A story where aesthetics and memory intertwine, an harmonious balance of elements like a perfect recipe, capable of transforming a place into an experience.

These furnishings are not mere objects — but extensions of the body and memory: leather, living matter that shapes, welcomes, breathes.

They are like special garments, carrying the signs of time while also designing the future.

It is the story of a family and two visionary entrepreneurs, Luigi and Paolo Bestetti, who transformed a material into a language, a craft into an identity.

A story carrying the DNA of Italian family companies: born from love for a material, and grown through the culture of craftsmanship, of hands that make, touch, listen.

Everything begins with leather, and evolves through the most precious value: people — the human talent that works, creates, questions, and grows every day.

A relatively young story — founded in 1990 — yet rooted in a heritage centuries old, nourished by the fertile land of Brianza, cradle of Italian furniture excellence — yesterday for aristocracy, then for the great bourgeoisie, and today for those who love true beauty.

An Italian story, yes, but one that speaks to the world: finding its truest voice in the art of working leather, creating unique, living collections, recognizable at first touch.

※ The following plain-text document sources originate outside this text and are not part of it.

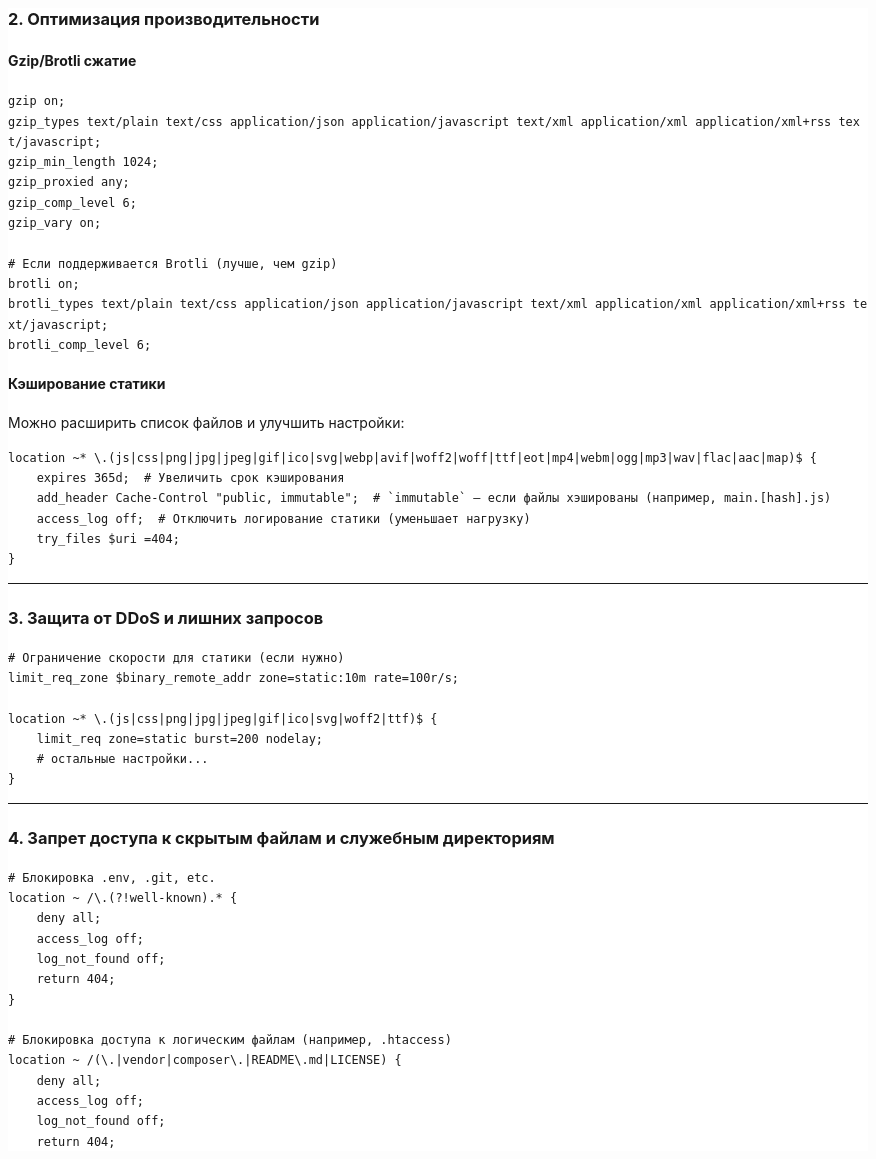
### **2. Оптимизация производительности**
#### **Gzip/Brotli сжатие**  
```nginx
gzip on;
gzip_types text/plain text/css application/json application/javascript text/xml application/xml application/xml+rss text/javascript;
gzip_min_length 1024;
gzip_proxied any;
gzip_comp_level 6;
gzip_vary on;

# Если поддерживается Brotli (лучше, чем gzip)
brotli on;
brotli_types text/plain text/css application/json application/javascript text/xml application/xml application/xml+rss text/javascript;
brotli_comp_level 6;
```

#### **Кэширование статики**  
Можно расширить список файлов и улучшить настройки:  
```nginx
location ~* \.(js|css|png|jpg|jpeg|gif|ico|svg|webp|avif|woff2|woff|ttf|eot|mp4|webm|ogg|mp3|wav|flac|aac|map)$ {
    expires 365d;  # Увеличить срок кэширования
    add_header Cache-Control "public, immutable";  # `immutable` — если файлы хэшированы (например, main.[hash].js)
    access_log off;  # Отключить логирование статики (уменьшает нагрузку)
    try_files $uri =404;
}
```

---

### **3. Защита от DDoS и лишних запросов**
```nginx
# Ограничение скорости для статики (если нужно)
limit_req_zone $binary_remote_addr zone=static:10m rate=100r/s;

location ~* \.(js|css|png|jpg|jpeg|gif|ico|svg|woff2|ttf)$ {
    limit_req zone=static burst=200 nodelay;
    # остальные настройки...
}
```

---

### **4. Запрет доступа к скрытым файлам и служебным директориям**
```nginx
# Блокировка .env, .git, etc.
location ~ /\.(?!well-known).* {
    deny all;
    access_log off;
    log_not_found off;
    return 404;
}

# Блокировка доступа к логическим файлам (например, .htaccess)
location ~ /(\.|vendor|composer\.|README\.md|LICENSE) {
    deny all;
    access_log off;
    log_not_found off;
    return 404;
```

A story that, like great artworks, is not only seen.
It is felt.
It is lived.
It is remembered.

The Libelle

The Libelle bookcase, awarded for its design, here becomes a bottle display and a chest of small wonders: a container of ideas, objects, stories.
It does not simply furnish — it enchants.
It is a detail that captures the eye and adds a touch of magic to the space, that subtle ripple of style that makes all the difference.